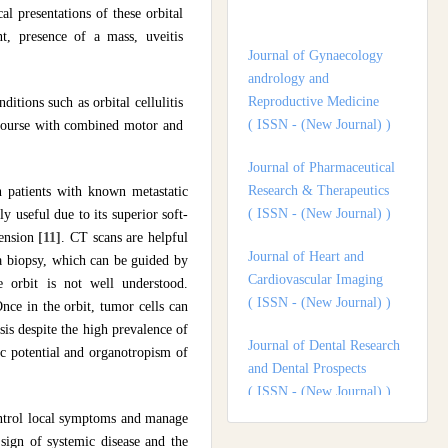
l presentations of these orbital
andrology and
nt, presence of a mass, uveitis
Reproductive Medicine
( ISSN - (New Journal) )
itions such as orbital cellulitis
Journal of Pharmaceutical
e course with combined motor and
Research & Therapeutics
( ISSN - (New Journal) )
in patients with known metastatic
Journal of Heart and
ly useful due to its superior soft-
Cardiovascular Imaging
tension
[11]
. CT scans are helpful
( ISSN - (New Journal) )
 a biopsy, which can be guided by
 orbit is not well understood.
Journal of Dental Research
nce in the orbit, tumor cells can
and Dental Prospects
sis despite the high prevalence of
( ISSN - (New Journal) )
ic potential and organotropism of
Journal of Surgery and
Surgical Outcomes
control local symptoms and manage
( ISSN - (New Journal) )
 sign of systemic disease and the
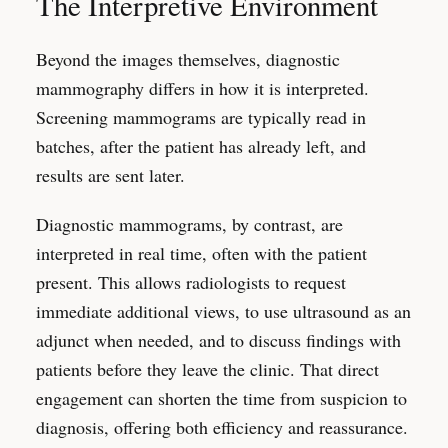
The Interpretive Environment
Beyond the images themselves, diagnostic
mammography differs in how it is interpreted.
Screening mammograms are typically read in
batches, after the patient has already left, and
results are sent later.
Diagnostic mammograms, by contrast, are
interpreted in real time, often with the patient
present. This allows radiologists to request
immediate additional views, to use ultrasound as an
adjunct when needed, and to discuss findings with
patients before they leave the clinic. That direct
engagement can shorten the time from suspicion to
diagnosis, offering both efficiency and reassurance.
--
Pictures are not part of the copy; transcribe the rest of the data verbatim.

l presentations of these orbital
andrology and
nt, presence of a mass, uveitis
Reproductive Medicine
( ISSN - (New Journal) )
itions such as orbital cellulitis
Journal of Pharmaceutical
e course with combined motor and
Research & Therapeutics
( ISSN - (New Journal) )
in patients with known metastatic
Journal of Heart and
ly useful due to its superior soft-
Cardiovascular Imaging
tension
[11]
. CT scans are helpful
( ISSN - (New Journal) )
 a biopsy, which can be guided by
 orbit is not well understood.
Journal of Dental Research
nce in the orbit, tumor cells can
and Dental Prospects
sis despite the high prevalence of
( ISSN - (New Journal) )
ic potential and organotropism of
Journal of Surgery and
Surgical Outcomes
control local symptoms and manage
( ISSN - (New Journal) )
 sign of systemic disease and the
The Interpretive Environment
Beyond the images themselves, diagnostic
mammography differs in how it is interpreted.
Screening mammograms are typically read in
batches, after the patient has already left, and
results are sent later.
Diagnostic mammograms, by contrast, are
interpreted in real time, often with the patient
present. This allows radiologists to request
immediate additional views, to use ultrasound as an
adjunct when needed, and to discuss findings with
patients before they leave the clinic. That direct
engagement can shorten the time from suspicion to
diagnosis, offering both efficiency and reassurance.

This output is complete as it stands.